[Collected data entries]
——————————

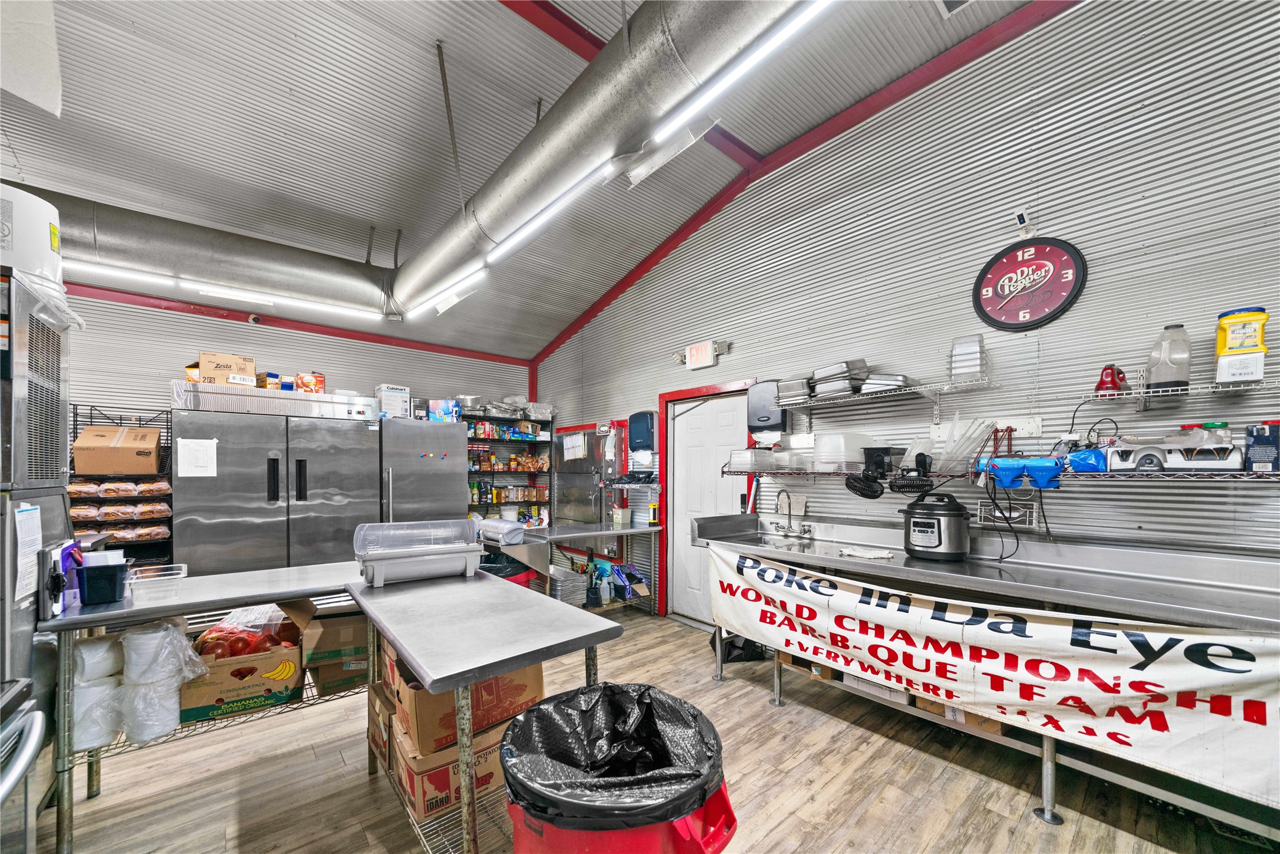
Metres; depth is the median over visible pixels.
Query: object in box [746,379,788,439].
paper towel dispenser
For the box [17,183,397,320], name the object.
air duct
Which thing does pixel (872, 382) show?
pan stack
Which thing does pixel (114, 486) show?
bread loaves
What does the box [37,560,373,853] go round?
steel table
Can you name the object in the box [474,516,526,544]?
container
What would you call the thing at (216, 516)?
refrigerator
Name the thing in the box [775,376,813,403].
pan stack
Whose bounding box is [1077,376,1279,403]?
wire shelf
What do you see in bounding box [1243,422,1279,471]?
blue box
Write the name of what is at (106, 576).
container
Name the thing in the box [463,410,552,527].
spice rack
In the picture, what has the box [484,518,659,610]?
steel table
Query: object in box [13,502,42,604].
paper notice
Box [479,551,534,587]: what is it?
trash bin
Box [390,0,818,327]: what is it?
air duct
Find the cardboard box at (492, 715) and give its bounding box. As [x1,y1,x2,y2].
[382,644,545,754]
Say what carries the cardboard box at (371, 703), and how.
on the steel table
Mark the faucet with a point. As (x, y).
(787, 529)
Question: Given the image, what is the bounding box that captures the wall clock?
[972,237,1087,331]
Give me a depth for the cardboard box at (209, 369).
3.39 m
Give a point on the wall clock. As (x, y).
(1060, 260)
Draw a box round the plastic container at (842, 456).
[811,431,872,471]
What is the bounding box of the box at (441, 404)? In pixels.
[428,397,459,421]
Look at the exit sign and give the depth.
3.65 m
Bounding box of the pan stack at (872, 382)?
[859,372,917,394]
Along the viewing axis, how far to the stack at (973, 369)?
2.22 m
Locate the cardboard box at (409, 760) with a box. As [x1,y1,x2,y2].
[391,712,514,820]
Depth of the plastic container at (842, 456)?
2.61 m
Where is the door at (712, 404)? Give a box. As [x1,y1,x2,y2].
[666,389,748,623]
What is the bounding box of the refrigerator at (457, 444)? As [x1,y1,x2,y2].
[378,415,467,524]
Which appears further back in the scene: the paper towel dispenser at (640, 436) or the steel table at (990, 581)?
the paper towel dispenser at (640, 436)
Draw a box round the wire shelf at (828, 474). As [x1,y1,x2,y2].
[722,465,972,479]
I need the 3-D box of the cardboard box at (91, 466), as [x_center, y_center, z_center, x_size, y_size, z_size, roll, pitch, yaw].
[-3.832,-0.059,3.186,0.406,0.316,0.352,0,0,-41]
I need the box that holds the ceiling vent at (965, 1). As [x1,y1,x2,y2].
[935,0,973,16]
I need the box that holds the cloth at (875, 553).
[836,545,896,559]
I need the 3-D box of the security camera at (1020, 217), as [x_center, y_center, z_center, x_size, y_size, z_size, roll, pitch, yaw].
[1.916,-1.176,2.140,0.083,0.107,0.064,0,0,-41]
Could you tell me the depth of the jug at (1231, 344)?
1.61 m
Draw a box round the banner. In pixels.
[702,544,1279,805]
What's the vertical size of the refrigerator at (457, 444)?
1.815 m
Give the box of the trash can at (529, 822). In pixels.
[498,683,739,853]
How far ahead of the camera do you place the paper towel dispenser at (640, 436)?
4.12 m
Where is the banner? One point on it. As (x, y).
(862, 613)
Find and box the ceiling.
[0,0,1068,356]
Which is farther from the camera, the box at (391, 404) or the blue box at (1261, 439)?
the box at (391, 404)
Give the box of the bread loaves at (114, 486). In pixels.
[67,479,172,498]
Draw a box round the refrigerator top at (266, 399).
[170,380,384,420]
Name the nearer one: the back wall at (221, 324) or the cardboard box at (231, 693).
the cardboard box at (231, 693)
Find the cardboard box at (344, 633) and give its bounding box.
[298,598,372,691]
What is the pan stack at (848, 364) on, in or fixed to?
on the upper wire shelf at (787, 401)
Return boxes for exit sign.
[676,339,729,370]
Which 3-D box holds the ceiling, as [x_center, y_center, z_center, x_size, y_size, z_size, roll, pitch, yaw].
[-0.739,-2.129,1.547,5.394,0.152,7.929,0,0,-41]
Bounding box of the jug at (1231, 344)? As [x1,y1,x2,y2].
[1215,306,1269,384]
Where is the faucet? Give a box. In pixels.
[771,487,813,538]
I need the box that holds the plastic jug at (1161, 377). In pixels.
[1145,323,1191,393]
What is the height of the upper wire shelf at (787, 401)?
0.110 m
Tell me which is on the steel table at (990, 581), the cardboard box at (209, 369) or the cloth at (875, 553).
the cloth at (875, 553)
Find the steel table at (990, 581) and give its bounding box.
[688,502,1279,841]
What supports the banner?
attached to the steel table at (990, 581)
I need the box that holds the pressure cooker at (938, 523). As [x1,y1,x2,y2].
[902,490,971,560]
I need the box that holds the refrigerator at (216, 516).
[173,405,382,576]
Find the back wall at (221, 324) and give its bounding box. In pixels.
[59,280,531,546]
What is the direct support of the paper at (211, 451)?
attached to the refrigerator at (216, 516)
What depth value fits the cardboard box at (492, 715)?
1.47 m
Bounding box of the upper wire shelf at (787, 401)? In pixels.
[767,374,988,406]
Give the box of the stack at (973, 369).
[949,333,987,384]
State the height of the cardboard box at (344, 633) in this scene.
0.272 m
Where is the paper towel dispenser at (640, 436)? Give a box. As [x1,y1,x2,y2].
[627,410,656,453]
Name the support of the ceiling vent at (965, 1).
in the ceiling
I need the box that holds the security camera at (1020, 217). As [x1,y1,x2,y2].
[1013,208,1031,233]
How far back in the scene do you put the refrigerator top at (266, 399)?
3.39 m
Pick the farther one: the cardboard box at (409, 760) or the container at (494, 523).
the container at (494, 523)
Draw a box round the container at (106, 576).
[76,556,128,604]
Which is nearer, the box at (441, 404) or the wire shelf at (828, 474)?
the wire shelf at (828, 474)
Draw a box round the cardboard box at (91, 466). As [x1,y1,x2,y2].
[71,425,161,475]
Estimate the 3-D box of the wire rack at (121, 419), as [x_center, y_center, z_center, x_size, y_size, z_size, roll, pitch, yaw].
[-3.888,0.521,3.176,0.643,1.714,0.416,0,0,-41]
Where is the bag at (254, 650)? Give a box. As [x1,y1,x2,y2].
[191,607,297,659]
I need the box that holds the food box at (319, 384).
[294,372,324,392]
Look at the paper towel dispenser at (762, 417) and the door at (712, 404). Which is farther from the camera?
the door at (712, 404)
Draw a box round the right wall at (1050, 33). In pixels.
[534,0,1279,620]
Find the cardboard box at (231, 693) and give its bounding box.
[178,601,304,722]
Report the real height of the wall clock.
0.490 m
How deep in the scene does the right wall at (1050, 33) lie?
2.19 m
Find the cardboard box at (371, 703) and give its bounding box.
[367,678,397,771]
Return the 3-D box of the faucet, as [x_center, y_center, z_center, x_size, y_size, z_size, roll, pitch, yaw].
[1.048,0.376,2.999,0.237,0.336,0.283,0,0,-41]
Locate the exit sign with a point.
(704, 346)
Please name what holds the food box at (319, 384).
on the refrigerator top at (266, 399)
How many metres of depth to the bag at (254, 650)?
1.82 m
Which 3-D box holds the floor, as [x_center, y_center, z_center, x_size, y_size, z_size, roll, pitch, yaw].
[-0.644,1.511,1.468,5.703,0.101,7.248,0,0,-41]
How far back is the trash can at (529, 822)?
1.01 m
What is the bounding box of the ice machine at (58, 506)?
[0,260,76,761]
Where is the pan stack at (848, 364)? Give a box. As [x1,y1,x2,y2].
[811,358,867,395]
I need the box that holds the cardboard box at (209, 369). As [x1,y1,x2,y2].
[196,350,255,387]
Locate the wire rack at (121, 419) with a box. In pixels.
[68,403,174,564]
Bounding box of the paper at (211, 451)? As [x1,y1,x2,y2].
[176,436,217,476]
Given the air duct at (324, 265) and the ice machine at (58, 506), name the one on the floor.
the ice machine at (58, 506)
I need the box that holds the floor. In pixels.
[34,607,1278,853]
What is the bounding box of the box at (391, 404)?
[375,385,410,418]
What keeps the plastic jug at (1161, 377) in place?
on the wire shelf at (1151, 394)
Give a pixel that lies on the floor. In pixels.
(750, 695)
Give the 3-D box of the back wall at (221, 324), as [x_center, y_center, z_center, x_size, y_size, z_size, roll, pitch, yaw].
[-3.608,0.048,3.968,5.418,2.914,0.158,0,0,-41]
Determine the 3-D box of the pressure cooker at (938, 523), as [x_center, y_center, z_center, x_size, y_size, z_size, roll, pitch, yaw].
[1.564,0.344,2.282,0.307,0.329,0.308,0,0,-12]
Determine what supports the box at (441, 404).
on the refrigerator at (457, 444)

——————————

Problem to work on | Return the lines above, starting at the one that contains "Determine the 3-D" and running through the last, exactly as they appear, with no extra lines.

Answer box |
Determine the 3-D box of the pressure cooker at (938, 523), as [x_center, y_center, z_center, x_size, y_size, z_size, roll, pitch, yaw].
[1.564,0.344,2.282,0.307,0.329,0.308,0,0,-12]
Determine what supports the box at (441, 404).
on the refrigerator at (457, 444)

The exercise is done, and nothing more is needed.